By Emily Zantow/Courthouse News
MADISON, Wis. (CN) – The Wisconsin Supreme Court heard oral arguments Friday in a case centered around whether operating a home as a vacation rental constitutes commercial activity.
Neighbors filed a lawsuit in 2016 against Lee and Mary Jo Neuschwander, who have been renting out their waterfront property in Hayward, Wis., since 2014 as a short-term vacation home.
The neighbors, represented by Linda Coleman of Carlson & Coleman, argued the rentals violate a restrictive deed covenant everyone in the neighborhood adheres to, which dictates “there shall be no commercial activity on any of said lots.”
The trial court agreed and ruled the Neuschwanders’ short-term rentals violated the covenant’s prohibition against commercial activity and ordered an injunction barring further rentals, except during the weekend of North America’s largest cross country ski race, the American Birkebeiner.
Attorney Anne Berleman Kearney of Appellate Consulting Group filed an appeal on behalf of the Neuschwanders and the Wisconsin Court of Appeals reversed last year, finding that public policy favors free and unrestricted use of property. It deemed the restrictive covenant to be ambiguous as to whether the ban commercial activity on the neighborhood lots was meant to preclude short-term rentals.
The Wisconsin Court of Appeals noted that several other state appeals courts have ruled similarly, and also found that the trial court went beyond the restrictive covenant and considered extrinsic evidence to determine the covenant’s intent.
The neighbors say the Neuschwanders’ home, advertised as “Lake Point Lodge,” was acquired as part of a tax-deferred 1031 exchange in which the Neuschwanders transferred another property in exchange for it. To maintain its tax status, they are required to hold the property for productive use in a trade business or for investment.
In 2015, the property was rented to over 170 people and the couple received $55,000 in rent and paid the city $4,000 in room tax, according to court documents.
The Neuschwanders argue the property is being held for trade or business purposes, is being advertised for rental and is being rented in exchange for money, which is being taxed.
“We think because words like ‘owner-occupied’ and ‘leasing’ are not in the covenant terms, that means that they are not unambiguously prohibited…You really need to look at what’s on the property itself and the use of the property,” attorney Berleman Kearney argued before the Wisconsin Supreme Court on Friday.
She said the nature of the use of the property is not about what the owner does, but rather what the tenant does.
“The focus is what’s happening in the residence. What [is the tenant] doing when they step into the shoes of the owner? They are eating, sleeping, recreating… You could be stepping in as a short-term rental and selling bait and tackle, that’s different,” Berleman Kearney said.

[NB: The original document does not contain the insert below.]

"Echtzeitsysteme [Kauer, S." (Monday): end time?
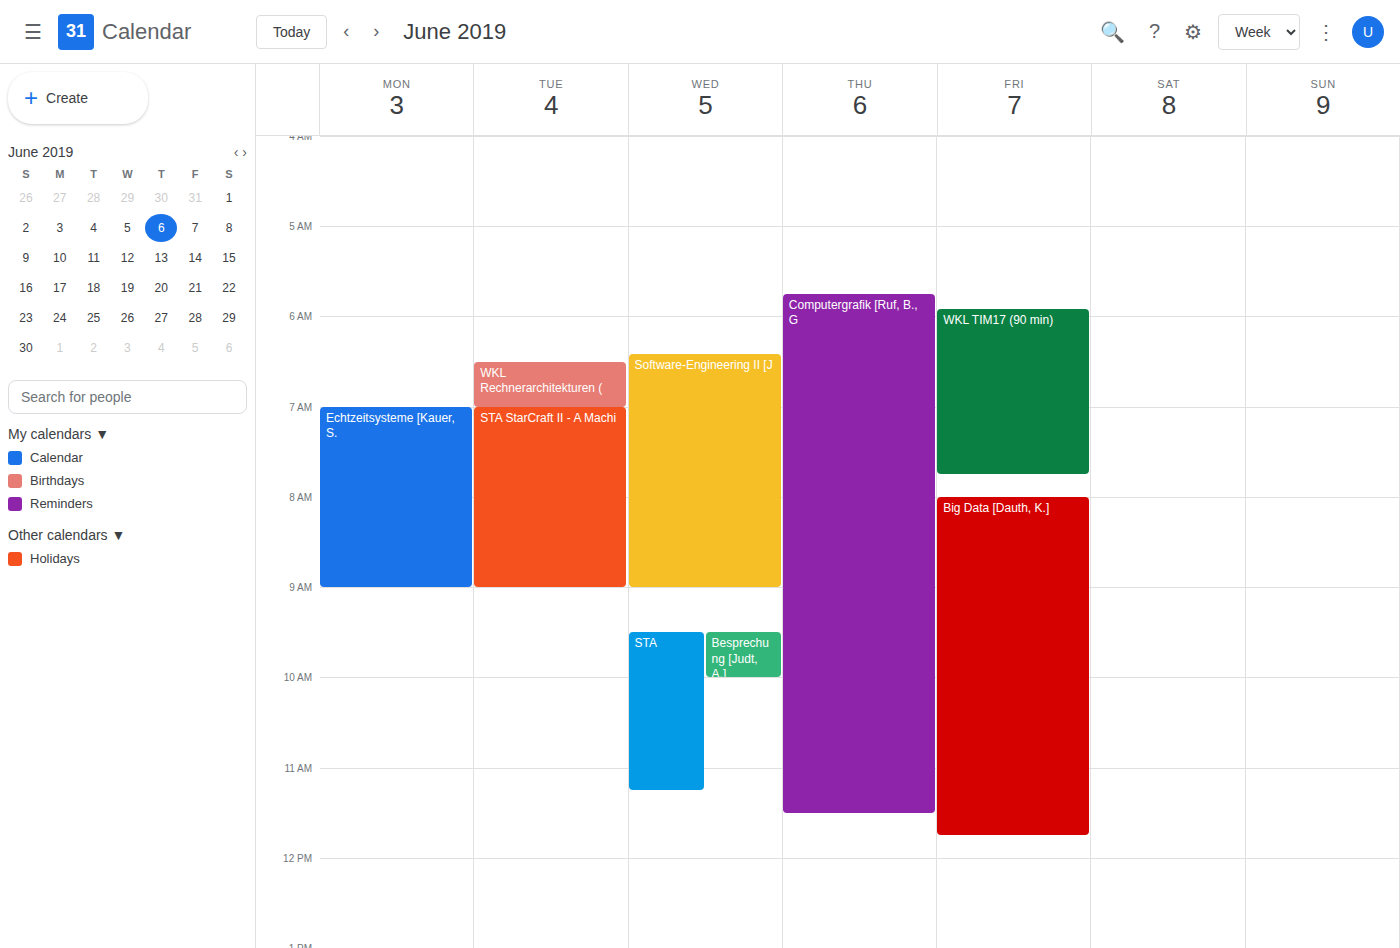
9:00 AM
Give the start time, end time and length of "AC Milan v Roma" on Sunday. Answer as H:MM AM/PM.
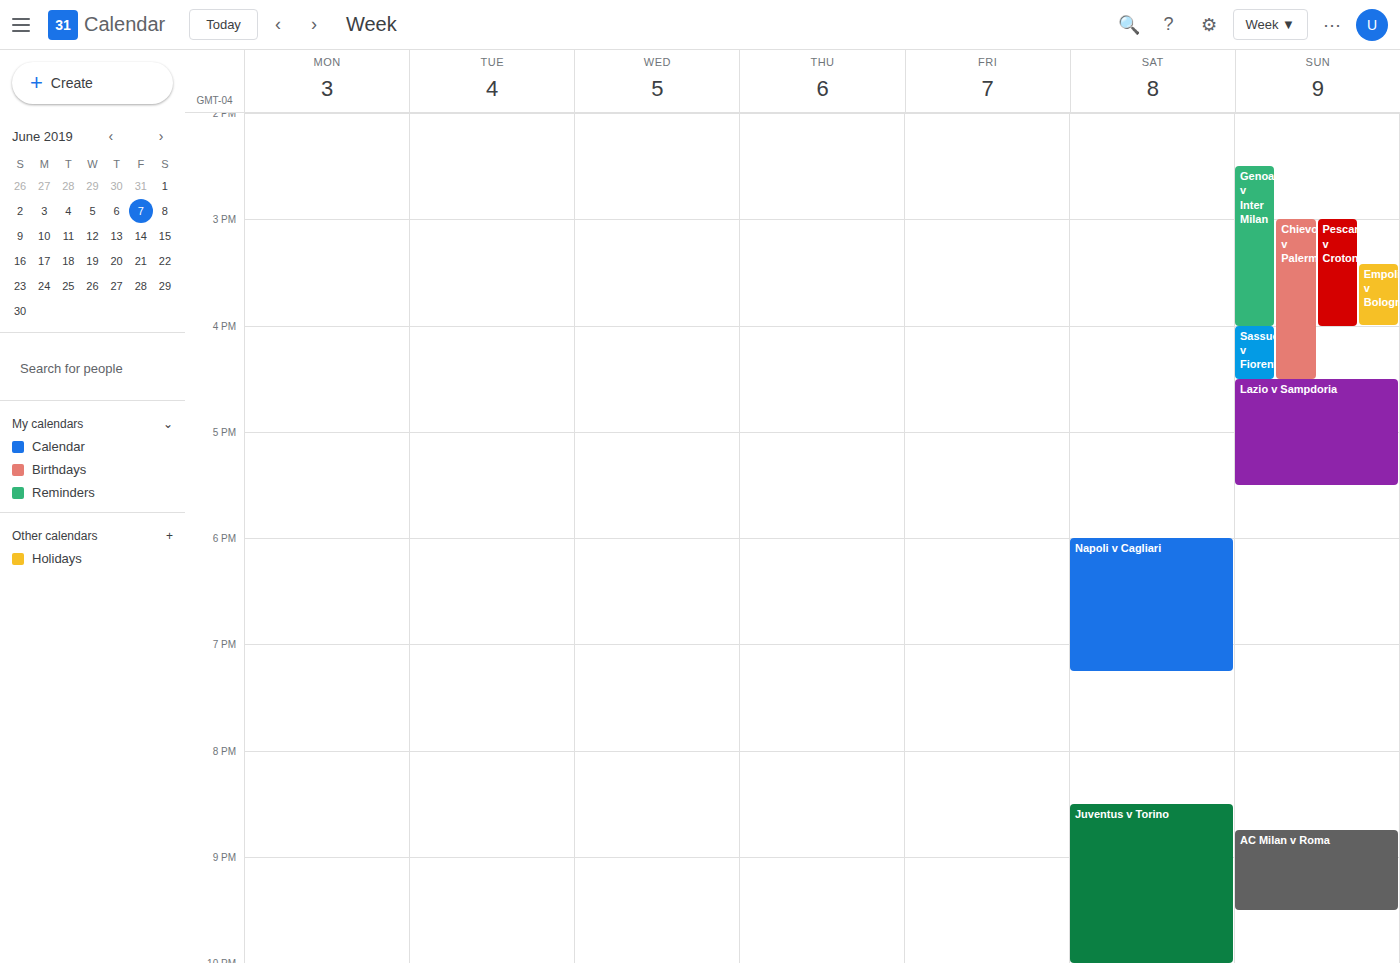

The neighbors’ attorney, Coleman, disagreed and argued in her rebuttal that the relevant issue is actually the money exchange, not the activity.
“The inquiry should be not on what the activity is but whether somebody is paying to engage in it on the lot. I can watch a DVD at home, that’s not commercial. I can pay to do it somewhere else—that is,” she said.
Justice Annette Ziegler questioned the definition of “commercial activity.”
“People have home offices, people sell things on eBay, people babysit… they sell Mary Kay,” Ziegler said. “Here is what troubles me: if I own property, I think there’s a presumption that I can do a lot of things with my own property and if you’re going to restrain me from doing things on my own property, it ought to be really clear what I’m prohibited from doing. So where is the clarity in the word ‘commercial activity?’ It seems so broad to me that it almost is unenforceable.”
Coleman explained her definition of the term.
“We don’t have here a year-long lease of a one-family that might look a lot like any other residential situation. We have a new party every week, with a huge group of people who are ready to cut loose and have a good time in a neighborhood they don’t know and they have no connection to,” the attorney said.
Coleman continued, “It’s repeated strangers coming through the neighborhood driving down this tiny drive, past all of these homes with a lot of traffic, lots of cars, trailers and noise. That’s what’s happening. It looks like many other businesses with hundreds of customers a year making tens of thousands. That’s commercial activity. It looks like it, it acts like it and we ask that this court enforce this covenant and protect these property owners and their expectations on this property.”
It is unclear when the Wisconsin Supreme Court will issue a decision in the case.